Referral criteria from primary care - FH (familial hypercholesterolaemia)

Referral criteria:

• diagnosis and screening:
  • healthcare professionals should offer all adults with FH a referral to a specialist with expertise in FH for confirmation of diagnosis and initiation of cascade testing
  • healthcare professionals should offer all children and young people diagnosed with, or being investigated for, a diagnosis of FH a referral to a specialist with expertise in FH in children and young people. This should be in an appropriate child/young person-focused setting that meets the standards within the 'National service framework for children, young people and maternity services' (available from www.dh.gov.uk)
    
• drug treatment in adults:
  • prescribing of drug therapy for adults with homozygous FH should be undertaken within a specialist centre
    
    
  • refer adults with FH to a specialist with expertise in FH if treatment with the maximum tolerated dose of a high-intensity statin and ezetimibe does not achieve a recommended reduction in LDL-C concentration of greater than 50% from baseline (that is, LDL-C concentration before treatment)
    
    
  • refer adults with FH to a specialist with expertise in FH for consideration for further treatment if they are assessed to be at very high risk of a coronary event, that is, if they have any of the following:
    • established coronary heart disease
    • a family history of premature coronary heart disease
    • two or more other cardiovascular risk factors (for example, they are male, they smoke, or they have hypertension or diabetes)
      
      
  • adults with FH with intolerance or contraindications to statins or ezetimibe should be offered a referral to a specialist with expertise in FH for consideration for treatment with either a bile acid sequestrant (resin), nicotinic acid, or a fibrate to reduce their LDL-C concentration
    
    
  • the decision to offer treatment with a bile acid sequestrant (resin), nicotinic acid or a fibrate in addition to initial statin therapy should be taken by a specialist with expertise in FH
    
    
  • offer people with FH a referral to a specialist with expertise in FH if they are experiencing side effects that compromise concordance with lipid-modifying drug therapy
    
    
• drug treatment in children:
  • will be under the guidance of a specialist

Refer the person to an FH specialist service for DNA testing if they meet the Simon Broome criteria for possible or definite FH, or they have a DLCN score greater than 5 (2)

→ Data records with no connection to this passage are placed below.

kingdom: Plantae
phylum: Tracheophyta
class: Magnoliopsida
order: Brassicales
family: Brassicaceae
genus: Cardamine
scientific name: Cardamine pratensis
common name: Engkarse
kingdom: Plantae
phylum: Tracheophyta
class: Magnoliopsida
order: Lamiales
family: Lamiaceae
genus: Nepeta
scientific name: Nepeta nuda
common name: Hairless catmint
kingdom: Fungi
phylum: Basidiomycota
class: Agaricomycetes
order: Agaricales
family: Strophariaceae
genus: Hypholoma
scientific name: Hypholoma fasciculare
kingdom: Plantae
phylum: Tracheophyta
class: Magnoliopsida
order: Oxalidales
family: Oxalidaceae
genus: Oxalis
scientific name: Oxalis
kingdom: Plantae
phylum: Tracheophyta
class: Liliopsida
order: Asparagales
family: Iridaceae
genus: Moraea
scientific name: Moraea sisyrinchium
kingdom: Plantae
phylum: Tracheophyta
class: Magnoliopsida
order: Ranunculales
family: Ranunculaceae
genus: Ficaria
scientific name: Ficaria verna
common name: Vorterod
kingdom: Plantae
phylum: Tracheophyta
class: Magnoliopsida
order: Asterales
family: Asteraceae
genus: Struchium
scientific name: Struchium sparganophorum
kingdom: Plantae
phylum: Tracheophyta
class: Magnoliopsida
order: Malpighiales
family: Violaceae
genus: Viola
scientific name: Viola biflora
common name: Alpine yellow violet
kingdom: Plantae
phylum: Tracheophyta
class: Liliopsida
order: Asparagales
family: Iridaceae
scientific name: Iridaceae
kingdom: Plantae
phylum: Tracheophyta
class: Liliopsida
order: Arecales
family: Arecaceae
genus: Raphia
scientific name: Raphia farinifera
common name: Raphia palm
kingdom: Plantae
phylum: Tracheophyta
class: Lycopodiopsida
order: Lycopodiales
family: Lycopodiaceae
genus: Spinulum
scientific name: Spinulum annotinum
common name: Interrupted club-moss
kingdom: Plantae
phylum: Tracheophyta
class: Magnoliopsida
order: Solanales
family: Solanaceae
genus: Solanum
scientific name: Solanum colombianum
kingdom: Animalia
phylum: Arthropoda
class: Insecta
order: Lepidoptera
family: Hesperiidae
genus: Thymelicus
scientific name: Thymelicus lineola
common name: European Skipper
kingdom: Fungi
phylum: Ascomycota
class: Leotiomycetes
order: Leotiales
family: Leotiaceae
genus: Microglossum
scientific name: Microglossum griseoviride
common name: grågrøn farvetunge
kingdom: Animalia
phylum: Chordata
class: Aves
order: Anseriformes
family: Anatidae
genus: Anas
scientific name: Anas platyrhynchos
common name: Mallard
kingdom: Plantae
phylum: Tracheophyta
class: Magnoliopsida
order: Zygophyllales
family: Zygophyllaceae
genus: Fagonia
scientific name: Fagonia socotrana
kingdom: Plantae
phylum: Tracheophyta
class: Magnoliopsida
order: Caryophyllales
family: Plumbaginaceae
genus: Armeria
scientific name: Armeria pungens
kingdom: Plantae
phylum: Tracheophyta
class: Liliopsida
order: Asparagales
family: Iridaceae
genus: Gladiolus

Inform all people who have an identified mutation diagnostic of FH that they have an unequivocal diagnosis of FH even if their LDL-C concentration does not meet the diagnostic criteria (2)

Notes:

• NICE suggest (3)
  • that clinicians should onsider the possibility of familial hypercholesterolaemia and investigate as described in Familial hypercholesterolaemia if they have:
    • a total cholesterol concentration more than 7.5 mmol/litre
    • and a family history of premature coronary heart disease
  • arrange for specialist assessment of people with a total cholesterol concentration of more than 9.0 mmol/litre or a non-HDL cholesterol concentration of more than 7.5 mmol/litre even in the absence of a first-degree family history of premature coronary heart disease
• most FH patients can be managed in primary care (4)

Reference:

• (1) NICE (August 2008). Identification and management of familial hypercholesterolaemia
• (2) NICE (November 2017).Lipid modification - Cardiovascular risk assessment and the modification of blood lipids for the primary and secondary prevention of cardiovascular disease
• (3) NICE (May 2014).Lipid modification - Cardiovascular risk assessment and the modification of blood lipids for the primary and secondary prevention of cardiovascular disease
• (4) Public Health England (August 2018).Familial Hypercholesterolaemia Implementing a systems approach to detection and management.